▶ _ASSIGNED TASK 1_
In the records, echo the lines from the line with "di evento SQL:StmtCompleted](sql-stmtcompleted-event-class.md)" to the line with "di evento SQL:StmtStarting](sql-stmtstarting-event-class.md)", including both of those lines.

▶ _TEXT SEGMENT_
Content starts

4. A speech decoder as claimed in claim 3, wherein the predetermined mode is silence.
5. A speech decoder as claimed in claim 3, wherein the predetermined mode is "unvoiced
sound."
6. A speech decoder for decoding a coded speech signal into a reproduction speech signal
and for reproducing a speech signal by the use of the reproduction speech signal,
including:
a spectral parameter calculating circuit (10), responsive to the reproduction speech
signal, for calculating spectral parameters based on the reproduction speech signal;
an excitation signal calculating circuit (20) for calculating an excitation signal
and for obtaining a level of the excitation signal, on the basis of the reproduction
speech signal and the spectral parameters calculated by the spectral parameter calculating
circuit;
a pitch-prediction circuit (60) which calculates a pitch period from either the reproduction
speech signal or the excitation signal, carries out a pitch prediction by the use
of pitch period to produce a pitch prediction signal, and calculates a residual signal
by subtracting the pitch prediction signal from the excitation signal;
a gain-calculating circuit (70) for calculating a gain of at least one of the pitch
prediction signal and the residual signal both output from the pitch-prediction circuit;
a smoothing circuit (30) responsive to the spectral parameters and the gain, for smoothing
in time at least one of the spectral parameters and the gain, so as to output the
spectral parameters and the excitation signal where at least one is subjected to smoothing;
and
a synthesis filter circuit (40) having a synthesis filter constructed with the spectrum
parameters output from the smoothing circuit, and for newly producing an excitation
signal as a proper excitation signal on the basis of the gain, the pitch prediction
signal and the residual signal, and thereby for synthesizing the proper excitation
signal by using the synthesis filter, so as to reproduce the speech signal.

Content ends

▶ _SUPPLIED ENTRIES_
Content starts

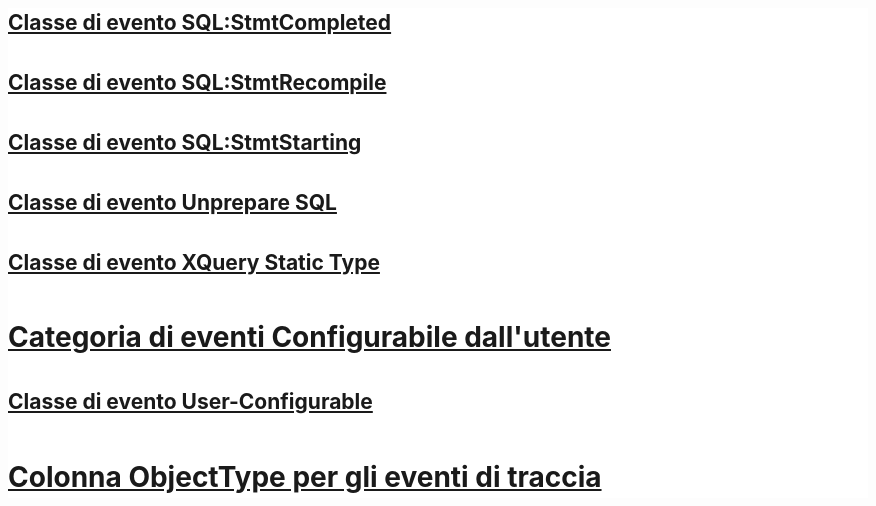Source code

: ## [Classe di evento SQL:StmtCompleted](sql-stmtcompleted-event-class.md)  
## [Classe di evento SQL:StmtRecompile](sql-stmtrecompile-event-class.md)  
## [Classe di evento SQL:StmtStarting](sql-stmtstarting-event-class.md)  
## [Classe di evento Unprepare SQL](unprepare-sql-event-class.md)  
## [Classe di evento XQuery Static Type](xquery-static-type-event-class.md)  
# [Categoria di eventi Configurabile dall'utente](user-configurable-event-category.md)  
## [Classe di evento User-Configurable](user-configurable-event-class.md)  
# [Colonna ObjectType per gli eventi di traccia](objecttype-trace-event-column.md)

Content ends

▶ _ASSIGNED TASK 2_
Duplicate the speech decoder claims above, word for word.

▶ _ANSWER SPACE 1_
: ## [Classe di evento SQL:StmtCompleted](sql-stmtcompleted-event-class.md)  
## [Classe di evento SQL:StmtRecompile](sql-stmtrecompile-event-class.md)  
## [Classe di evento SQL:StmtStarting](sql-stmtstarting-event-class.md)  

▶ _ANSWER SPACE 2_
4. A speech decoder as claimed in claim 3, wherein the predetermined mode is silence.
5. A speech decoder as claimed in claim 3, wherein the predetermined mode is "unvoiced
sound."
6. A speech decoder for decoding a coded speech signal into a reproduction speech signal
and for reproducing a speech signal by the use of the reproduction speech signal,
including:
a spectral parameter calculating circuit (10), responsive to the reproduction speech
signal, for calculating spectral parameters based on the reproduction speech signal;
an excitation signal calculating circuit (20) for calculating an excitation signal
and for obtaining a level of the excitation signal, on the basis of the reproduction
speech signal and the spectral parameters calculated by the spectral parameter calculating
circuit;
a pitch-prediction circuit (60) which calculates a pitch period from either the reproduction
speech signal or the excitation signal, carries out a pitch prediction by the use
of pitch period to produce a pitch prediction signal, and calculates a residual signal
by subtracting the pitch prediction signal from the excitation signal;
a gain-calculating circuit (70) for calculating a gain of at least one of the pitch
prediction signal and the residual signal both output from the pitch-prediction circuit;
a smoothing circuit (30) responsive to the spectral parameters and the gain, for smoothing
in time at least one of the spectral parameters and the gain, so as to output the
spectral parameters and the excitation signal where at least one is subjected to smoothing;
and
a synthesis filter circuit (40) having a synthesis filter constructed with the spectrum
parameters output from the smoothing circuit, and for newly producing an excitation
signal as a proper excitation signal on the basis of the gain, the pitch prediction
signal and the residual signal, and thereby for synthesizing the proper excitation
signal by using the synthesis filter, so as to reproduce the speech signal.